*SOURCE DOCUMENT*:
_ _ _ _ _
Thermodynamic understanding, in turn, allows for better understanding of the structurefunction relationship in biological molecules. From an evolutionary perspective, this allows researchers to understand how a protein used to be structured, what modifications it made to get where it is, and exactly how those changes made the protein function better than its predecessor.
The ability to determine real time kinetic and thermodynamic parameters is only one aspect that makes the construction of QCM based immunosensors desirable. QCM also had the advantages of low cost, portability, and a number of analytical advantages. A good case for comparison is surface plasmon resonance (SPR). Whereas QCM uses acoustic waves and measures frequency, SPR uses optical waves and measures reflection minimum. Either instrument provides data that can be used to study protein interactions in real time. SPR performs at least as well as QCM in terms of detection limit, sensitivity, and detection time;103, 104 however, QCM instrumentation is less expensive (about $5,000 compared to about $100,000 for the lowest specifications of either instrument) and, reportedly, easier to use, and can make measurements on thicker layers without loss of sensitivity (200 nm for SPR versus 400 nm for QCM). 105-107 Either technique measures up well in terms of analytical figures of merit when compared to many techniques employed in the field. In terms of time consumption, culture of a nasal swab takes about four days for detection and polymerase chain reaction (PCR) takes one to two days for detection. Rapid ELISA techniques can be employed with total analysis time of 30 minutes to 1 hour, but the cost to the patient is about $300.00 per test, and the pieces, such as antibody solutions and control samples, are not reusable.108 The cost could be lowered by a platform like QCM or SPR because of their amenability to reusability, as solid-phase stabilized biomolecules have longer shelf lives. Additionally, all of the above techniques are largely qualitative or semi-quantitative at best, and therefore give less information about total viral load. The dominant RSV immunoassay in the clinical environment, direct fluorescent antibody (DFA), takes about 2 hours.109 A QCM immunosensor that is reusable should be much quicker and cheaper than this technique, while providing more information about the disease.
_ _ _ _ _
(Transcribed page contents)

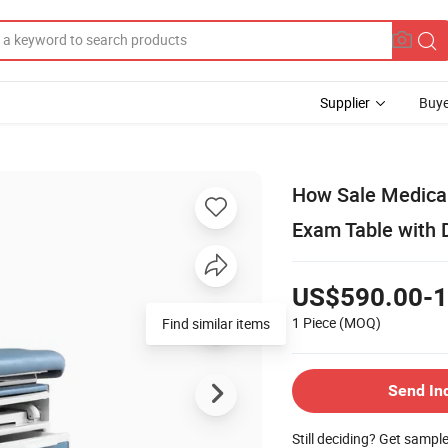
Supplier
Buye
How Sale Medical
Exam Table with 
US$590.00-1
1 Piece
(MOQ)
Find similar items
Send In
Still deciding? Get sampl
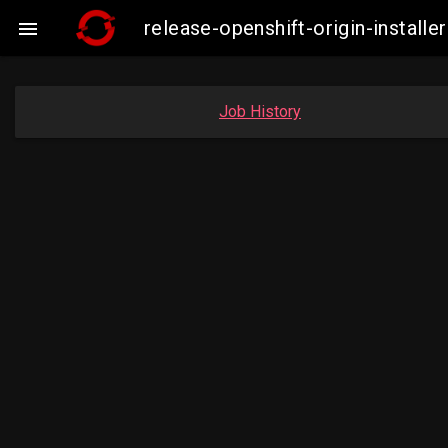
release-openshift-origin-instal

Job History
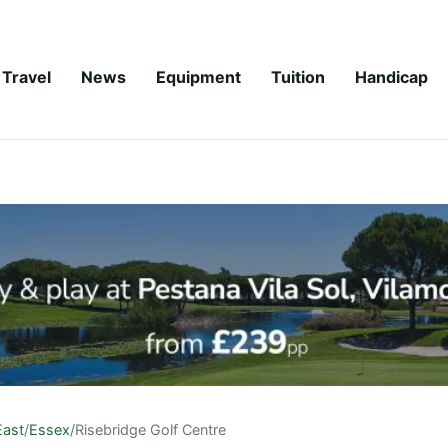
Travel
News
Equipment
Tuition
Handicap
East
/
Essex
/
Risebridge Golf Centre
_ _ _ _ _
*EXERCISE DIRECTIONS*:
Please extend the passage on QCM immunosensors, picking up right after its final sentence.

*RESULT OF THE EXERCISE*:
Instrumentation Solution phase resistance and frequency measurements to characterize biological interactions were made using a Maxtek, Inc. 3-channel Research QCM operating at a driving voltage of 125 mV RMS and using Maxtek 5 or 9 MHz AT-cut quartz crystals with gold electrodes. Flow cells were also purchased from Maxtek. Solutions were delivered through the flow cells using a Cole Parmer Masterflex console drive peristaltic pump.
Materials Reagent and optima grade solvents, N-2-mercaptopropionylglycine (tiopronin), bovine serum albumin (fraction V, 96%), tween-20 (molecular biology grade), α-cyano-4hydroxycinnamic acid, 3,3',5,5'-Tetramethylbenzidine (TMB, liquid substrate, supersensitive, for ELISA), thioanisole, and anisole were purchased from Sigma-Aldrich.
Common laboratory salts and concnetrated ammonium hydroxide were reagent grade and purchased from Fisher scientific. Concentrated sulfuric acid was purchased from EMD.
Absolute ethanol was purchased from Pharmco-AAPER. Immulon 2HB well plates, maleimide coated well plates, and cysteine-HCl were purchased from Thermo scientific.